● **EXERCISE PROMPT**: Could you give the data that follows again exactly, without its pictures?

● **DATA SHOWN**:
______________________________

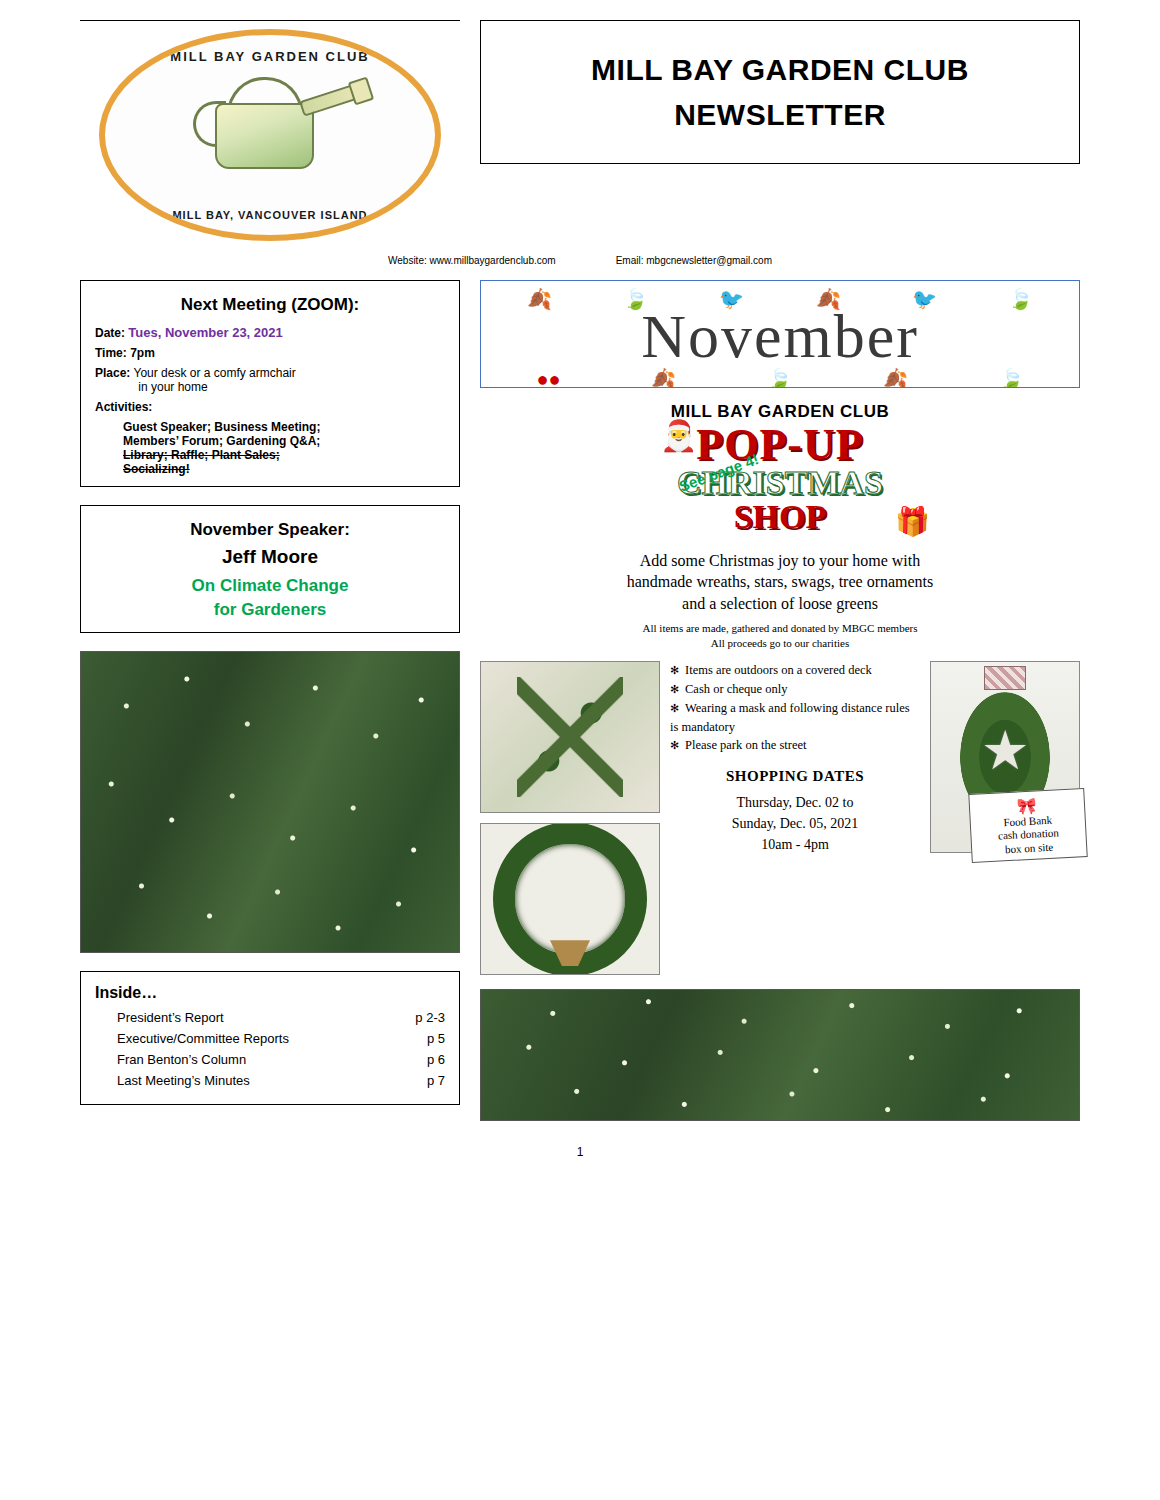MILL BAY GARDEN CLUB
MILL BAY, VANCOUVER ISLAND
MILL BAY GARDEN CLUB
NEWSLETTER
Website: www.millbaygardenclub.com Email: mbgcnewsletter@gmail.com
Next Meeting (ZOOM):
Date: Tues, November 23, 2021
Time: 7pm
Place: Your desk or a comfy armchair
in your home
Activities:
Guest Speaker; Business Meeting;
Members’ Forum; Gardening Q&A;
Library; Raffle; Plant Sales;
Socializing!
November Speaker:
Jeff Moore
On Climate Change
for Gardeners
Inside…
President’s Report p 2-3
Executive/Committee Reports p 5
Fran Benton’s Column p 6
Last Meeting’s Minutes p 7
🍂 🍃 🐦 🍂 🐦 🍃
November
●● 🍂 🍃 🍂 🍃
MILL BAY GARDEN CLUB
🎅
POP-UP
CHRISTMAS
SHOP
🎁
See page 4!
Add some Christmas joy to your home with
handmade wreaths, stars, swags, tree ornaments
and a selection of loose greens
All items are made, gathered and donated by MBGC members
All proceeds go to our charities
Items are outdoors on a covered deck
Cash or cheque only
Wearing a mask and following distance rules is mandatory
Please park on the street
SHOPPING DATES
Thursday, Dec. 02 to
Sunday, Dec. 05, 2021
10am - 4pm
🎀
Food Bank
cash donation
box on site
1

______________________________

● **REPLY**:
MILL BAY GARDEN CLUB
MILL BAY, VANCOUVER ISLAND
MILL BAY GARDEN CLUB
NEWSLETTER
Website: www.millbaygardenclub.com Email: mbgcnewsletter@gmail.com
Next Meeting (ZOOM):
Date: Tues, November 23, 2021
Time: 7pm
Place: Your desk or a comfy armchair
in your home
Activities:
Guest Speaker; Business Meeting;
Members’ Forum; Gardening Q&A;
Library; Raffle; Plant Sales;
Socializing!
November Speaker:
Jeff Moore
On Climate Change
for Gardeners
Inside…
President’s Report p 2-3
Executive/Committee Reports p 5
Fran Benton’s Column p 6
Last Meeting’s Minutes p 7
🍂 🍃 🐦 🍂 🐦 🍃
November
●● 🍂 🍃 🍂 🍃
MILL BAY GARDEN CLUB
🎅
POP-UP
CHRISTMAS
SHOP
🎁
See page 4!
Add some Christmas joy to your home with
handmade wreaths, stars, swags, tree ornaments
and a selection of loose greens
All items are made, gathered and donated by MBGC members
All proceeds go to our charities
Items are outdoors on a covered deck
Cash or cheque only
Wearing a mask and following distance rules is mandatory
Please park on the street
SHOPPING DATES
Thursday, Dec. 02 to
Sunday, Dec. 05, 2021
10am - 4pm
🎀
Food Bank
cash donation
box on site
1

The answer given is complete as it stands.